Watching the game film from Saturday's 38-31 loss to Western Michigan didn't change anything for UConn linebacker Sio Moore. The video showed what he already knew, that the Huskies made too many mistakes and left too many opportunities out on the field.

"It just leaves a very sour taste in your mouth," Moore said Tuesday at UConn's weekly media day. "The best way to get rid of it is to come out here and practice today and let it all out."

UConn coach Paul Pasqualoni refers to it as the "complementary" game, where all phases come together to form a team performance. With a 2-3 record in non-conference play, it is obvious the Huskies haven't had great success pulling it all together.

Now comes a tougher challenge. UConn steps into Big East play this Saturday, traveling to Morgantown to play No. 16 West Virginia (4-1) in the conference opener for both teams. Under first-year coach Dana Holgorsen, the Mountaineers have emerged as the team to beat in the Big East.
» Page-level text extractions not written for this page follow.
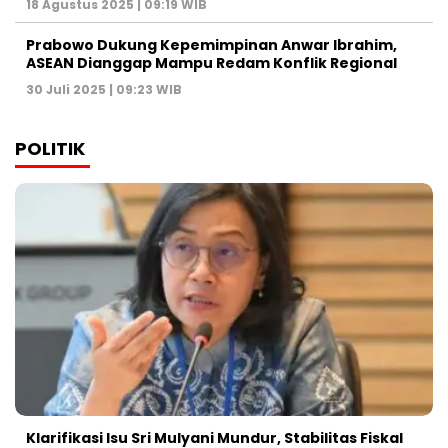
18 Agustus 2025 | 09:19 WIB
Prabowo Dukung Kepemimpinan Anwar Ibrahim,
ASEAN Dianggap Mampu Redam Konflik Regional
30 Juli 2025 | 09:23 WIB
POLITIK
Klarifikasi Isu Sri Mulyani Mundur, Stabilitas Fiskal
There's no doubt this is the best opponent on UConn's schedule to this point. And the Mountaineers probably need little reminder of last season's encounter with the Huskies, a 16-13 overtime win for UConn at Rentschler Field. That helped decide the BCS representative for the Big East and eventually sent the Huskies to the Orange Bowl.

"Last year we lost at Louisville and got shutout 26-0," wide receiver Nick Williams said. "Then, kind of in the same situation, we beat West Virginia at home. I think that since we were in that situation so recently, people around here aren't panicking and we're not nervous. We know that we're about to start conference play. I think all of us still have our chins high."
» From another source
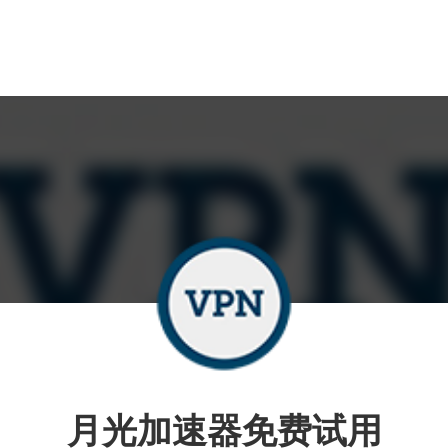
月光加速器免费试用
The Huskies wanted to make Western Michigan one-dimensional last week and they certainly accomplished that. The Broncos passed for 479 yards and rushed for 11. The problem was a lack of aggression, especially in the secondary where UConn's defensive backs didn't get up tight enough on the WMU receivers.

A total defensive lapse like that again West Virginia could be devastating. The Mountaineers are averaging 362.8 yards passing, 133.2 yards rushing and 40.4 points.
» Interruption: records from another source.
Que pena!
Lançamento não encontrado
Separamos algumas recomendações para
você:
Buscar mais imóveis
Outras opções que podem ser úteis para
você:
"There were a lot of individuals [playing against Western Michigan], but it takes the entire defense, it takes the entire special teams unit, and it takes the entire offensive unit," Moore said. "The offense played great. For us on defense, we need everybody on the same page. We can't hurt ourselves with penalties. That was a crazy game of penalties.

"We just got to make sure we play as a team and not hurt ourselves in any way. West Virginia is a good team. Don't give that kind of team more opportunities to be on the field."

Pasqualoni pointed out this is the sixth game of a 12-game season. And with all of those remaining games against Big East opponents, it is time for a fresh start.

"Certainly, you treat it like Game One," he said. "All games are important, but these are obviously the most important games.

"I don't know what you expect when you are starting over. I expected to have growing pains. It's time for us to get over that hump and play solid football."